Thank you all! Tonight caps an amazing journey. A really, really long journey.

It's wonderful to be back in Brooklyn, here in this beautiful building. It may be hard to see, but we're all standing under a glass ceiling right now—don't worry, we're not smashing this one.

Thanks to you, we've reached a milestone—the first time in our history that a woman will be a major party's nominee for President of the United States.

Tonight's victory is not about one person. It belongs to generations of women and men who struggled and sacrificed and made this moment possible.

Tonight belongs to all of you.

I want to thank all the volunteers, community leaders, activists, and organizers who supported our campaign in every state and territory. Thank you for talking to your neighbors and for making contributions to hillaryclinton.com. Your efforts have produced a strong majority of the popular vote, victories in a majority of the contests, and after tonight, a majority of pledged delegates.

I also want to thank all the people across this country who've taken the time to talk with me. I've learned a lot from you about the persistent problems and the unfinished promise of America. So many of you feel like you're out there on your own, and no one has your backs. Well, I do. I hear you, I see you, and if I'm fortunate enough to serve as your president, I'll always have your back.

I want to congratulate Senator Sanders for the extraordinary campaign he has run. He's spent his career fighting for progressive causes and principles, and he's excited millions of voters, especially young people. Let there be no mistake: Senator Sanders, his campaign, and the vigorous debate we've had about how to raise incomes, reduce inequality, and increase upward mobility have been very good for the Democratic Party and for America.

This has been a hard-fought, deeply-felt campaign. But whether you supported me, or Senator Sanders, or one of the Republicans, we all need to keep working toward a better, fairer, stronger America.

It never feels good to put your heart into a cause or a candidate you believe in—and to come up short.

I know that feeling well.

But, as we look ahead to the battle that awaits, let's remember all that unites us.

We all want an economy with more opportunity and less inequality, where Wall Street can never wreck Main Street again. We all want a government that listens to the people, not the power brokers, which means getting unaccountable money out of politics. And we all want a society that is tolerant, inclusive, and fair.

We all believe that America succeeds when more people share in our prosperity. When more people have a voice in our political system. When more people can contribute to our communities.

We believe that cooperation is better than conflict, unity is better than division, empowerment is better than resentment, and bridges are better than walls.

It's a simple but powerful idea. We believe we are stronger together.

The stakes in this election are high. And the choice is clear.

Donald Trump is temperamentally unfit to be president and Commander-in-Chief. And he's not just trying to build a wall between America and Mexico—he's trying to wall off Americans from each other.

When he says, "Let's make America great again," that's code for "let's take America backward."

Back to a time when opportunity and dignity were reserved for some, not all. Promising his supporters an economy he can't recreate.

We want to write the next chapter in American greatness, with a 21st-century prosperity that lifts everyone who's been left out and left behind, including those who may not vote for us but who deserve their chance to make a new beginning.

When Donald Trump says a distinguished judge born in Indiana can't do his job because of his Mexican heritage, or mocks a reporter with disabilities, or calls women "pigs," it goes against everything we stand for. We want an America where everyone is treated with respect and their work is valued.

Data section:

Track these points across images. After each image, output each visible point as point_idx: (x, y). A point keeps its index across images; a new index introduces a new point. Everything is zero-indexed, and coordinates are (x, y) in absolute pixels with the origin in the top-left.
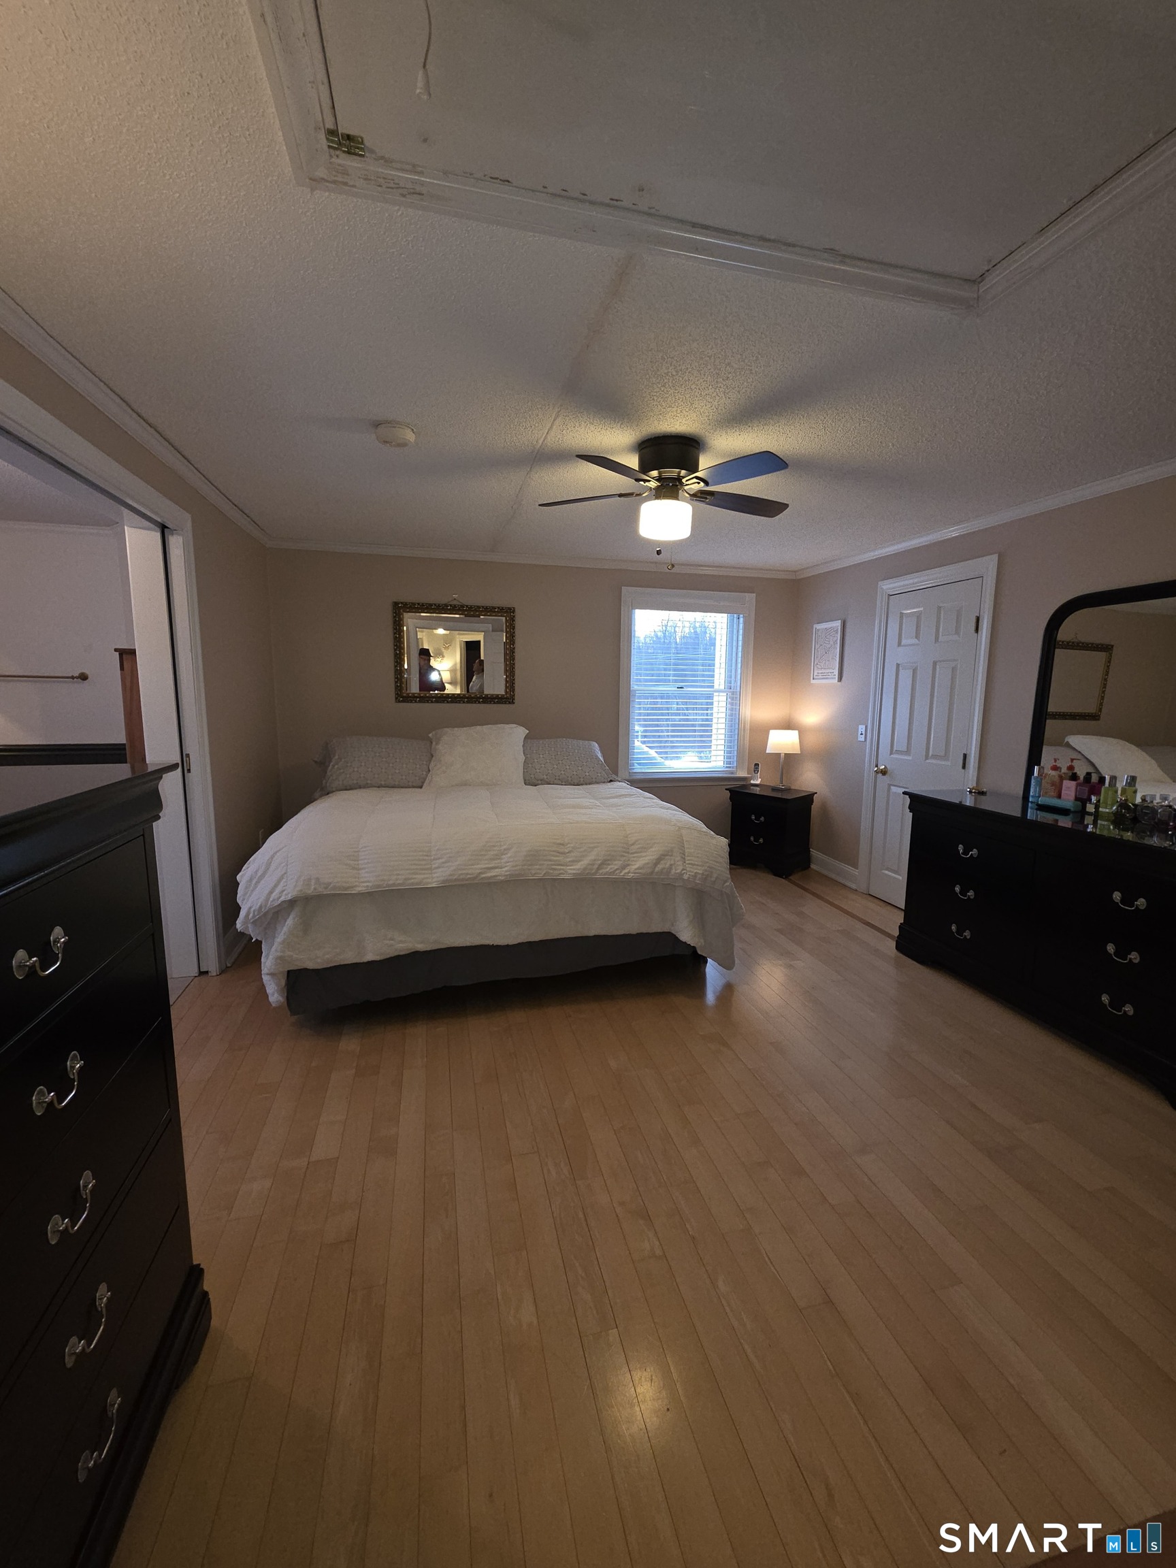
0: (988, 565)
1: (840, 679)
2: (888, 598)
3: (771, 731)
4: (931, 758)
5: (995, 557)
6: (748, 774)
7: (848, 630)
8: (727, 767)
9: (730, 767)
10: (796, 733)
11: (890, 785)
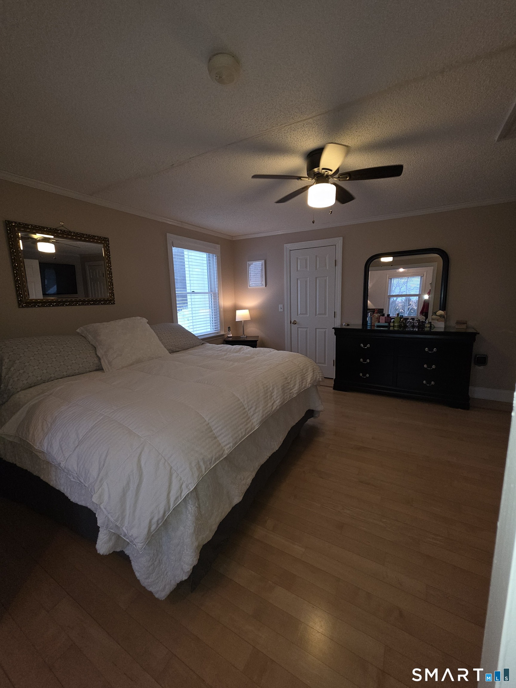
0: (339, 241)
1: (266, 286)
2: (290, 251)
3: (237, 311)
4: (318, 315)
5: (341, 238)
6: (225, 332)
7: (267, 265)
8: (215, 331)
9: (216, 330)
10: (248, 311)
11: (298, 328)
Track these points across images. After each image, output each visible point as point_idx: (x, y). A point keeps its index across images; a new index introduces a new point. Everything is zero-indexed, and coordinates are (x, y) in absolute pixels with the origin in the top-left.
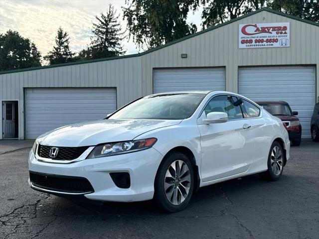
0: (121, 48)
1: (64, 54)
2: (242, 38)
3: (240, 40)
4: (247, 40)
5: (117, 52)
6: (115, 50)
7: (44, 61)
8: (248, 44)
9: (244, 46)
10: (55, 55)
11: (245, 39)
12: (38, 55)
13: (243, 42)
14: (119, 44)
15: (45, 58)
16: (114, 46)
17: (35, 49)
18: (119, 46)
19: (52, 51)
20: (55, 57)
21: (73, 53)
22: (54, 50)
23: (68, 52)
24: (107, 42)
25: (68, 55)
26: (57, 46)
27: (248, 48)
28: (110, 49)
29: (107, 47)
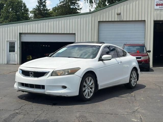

Tasks for this exercise:
• 1. Quote the speech from "Thanks to you, we've" to "all of you.".
• 2. In the speech, where does the speaker say it is wonderful to be back?
The entries have nothing to do with the speech.

Answers to the exercise:
• 1.
Thanks to you, we've reached a milestone—the first time in our history that a woman will be a major party's nominee for President of the United States.

Tonight's victory is not about one person. It belongs to generations of women and men who struggled and sacrificed and made this moment possible.

Tonight belongs to all of you.

• 2. Brooklyn